Structure-Morphology-Antimicrobial and Antiviral Activity Relationship in Silver-Containing Nanocomposites Based on Polylactide

Green synthesis of silver-containing nanocomposites based on polylactide (PLA) was carried out in two ways. With the use of green tea extract, Ag⁺ ions were reduced to silver nanoparticles with their subsequent introduction into the PLA (mechanical method) and Ag⁺ ions were reduced in the polymer matrix of PLA-AgPalmitate (PLA-AgPalm) (in situ method). Structure, morphology and thermophysical properties of nanocomposites PLA-Ag were studied by FTIR spectroscopy, wide-angle X-ray scattering (WAXS), transmission electron microscopy (TEM), thermogravimetric analysis (TGA), and differential scanning calorimetry (DSC) methods. The antimicrobial, antiviral, and cytotoxic properties were studied as well. It was found that the mechanical method provides the average size of silver nanoparticles in the PLA of about 16 nm, while in the formation of samples by the in situ method their average size was 3.7 nm. The strong influence of smaller silver nanoparticles (3.7 nm) on the properties of nanocomposites was revealed, as with increasing nanosilver concentration the heat resistance and glass transition temperature of the samples decreases, while the influence of larger particles (16 nm) on these parameters was not detected. It was shown that silver-containing nanocomposites formed in situ demonstrate antimicrobial activity against gram-positive bacterium S. aureus, gram-negative bacteria E. coli, P. aeruginosa, and the fungal pathogen of C. albicans, and the activity of the samples increases with increasing nanoparticle concentration. Silver-containing nanocomposites formed by the mechanical method have not shown antimicrobial activity. The relative antiviral activity of nanocomposites obtained by two methods against influenza A virus, and adenovirus serotype 2 was also revealed. The obtained nanocomposites were not-cytotoxic, and they did not inhibit the viability of MDCK or Hep-2 cell cultures.
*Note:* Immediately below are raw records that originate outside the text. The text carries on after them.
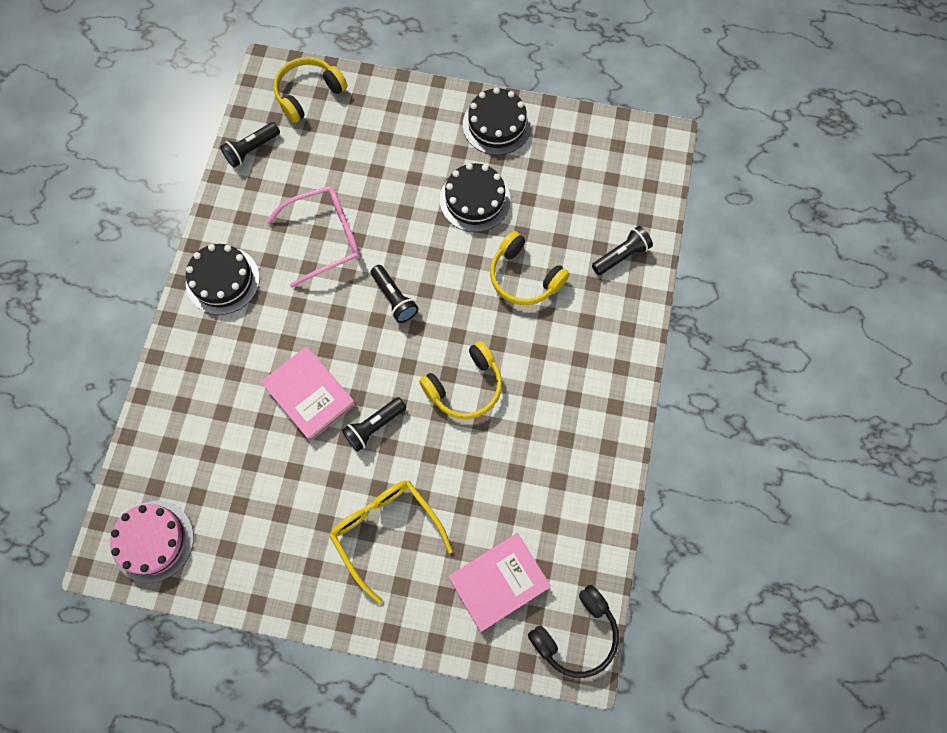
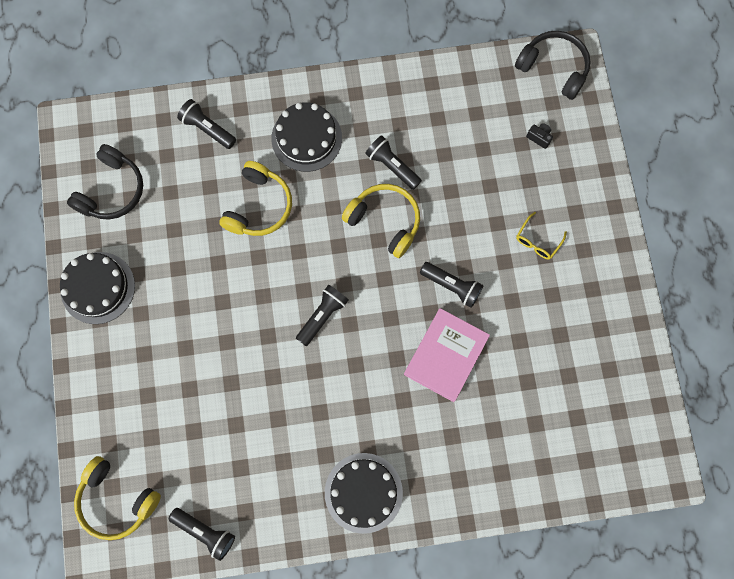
camera: 110 degrees left, 5 degrees up
(153, 541) = (631, 438): pink cake -> none
(325, 238) = (281, 408): pink glasses -> none
(385, 531) = (537, 241): yellow glasses -> yellow glasses, size x0.48
(475, 200) = (191, 279): black cake -> black cake (306, 138)
(499, 582) = (539, 137): pink book -> black camera
(520, 415) = (392, 166): none -> black flashlight
(586, 159) = (112, 190): none -> black headphones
Preparation, Characterization, and Antimicrobial and Antiviral Properties of Silver-Containing Nanocomposites Based on Polylactic Acid-Chitosan

Antimicrobial and antiviral nanocomposites based on polylactic acid (PLA) and chitosan were synthesized by a thermochemical reduction method of Ag⁺ ions in the PLA-Ag⁺-chitosan polymer films. Features of the structural, morphological, thermophysical, antimicrobial, antiviral, and cytotoxic properties of PLA-Ag-chitosan nanocomposites were studied by X-ray diffraction (XRD), transmission electron microscopy (TEM), differential scanning calorimetry (DSC), thermogravimetric analysis (TGA), and antiviral, antimicrobial, and cytotoxic studies. The effects of temperature and the duration of reduction of Ag⁺ ions on the structure of PLA-Ag-chitosan nanocomposites were established. During the thermochemical reduction (T = 160 °C, t = 5 min) of silver palmitate ions in PLA-Ag⁺-chitosan polymer films, Ag nanoparticles with an average size of 4.2 nm were formed. PLA-Ag-chitosan polymer nanocomposites have strong antimicrobial activity against S. aureus and E. coli strains. In particular, for PLA-chitosan samples containing 4% Ag, the diameters of the S. aureus and E. coli growth inhibition zones were 25.8 and 25.0 mm, respectively. The antiviral activity of the nanocomposites against influenza A virus, herpes simplex virus type 1, and adenovirus serotype 2 was also revealed. The PLA-4%Ag-chitosan nanocomposites completely inhibited the cytopathic effect (CPE) of herpes virus type 1 by 5.12 log₁₀TCID₅₀/mL (high antiviral activity) and the development of the CPE of influenza virus and adenovirus by 0.60 and 1.07 log₁₀TCID₅₀/mL (relative antiviral activity). The obtained nanocomposites were not cytotoxic; they did not inhibit the viability of MDCK, BHK-21, and Hep-2 cell cultures.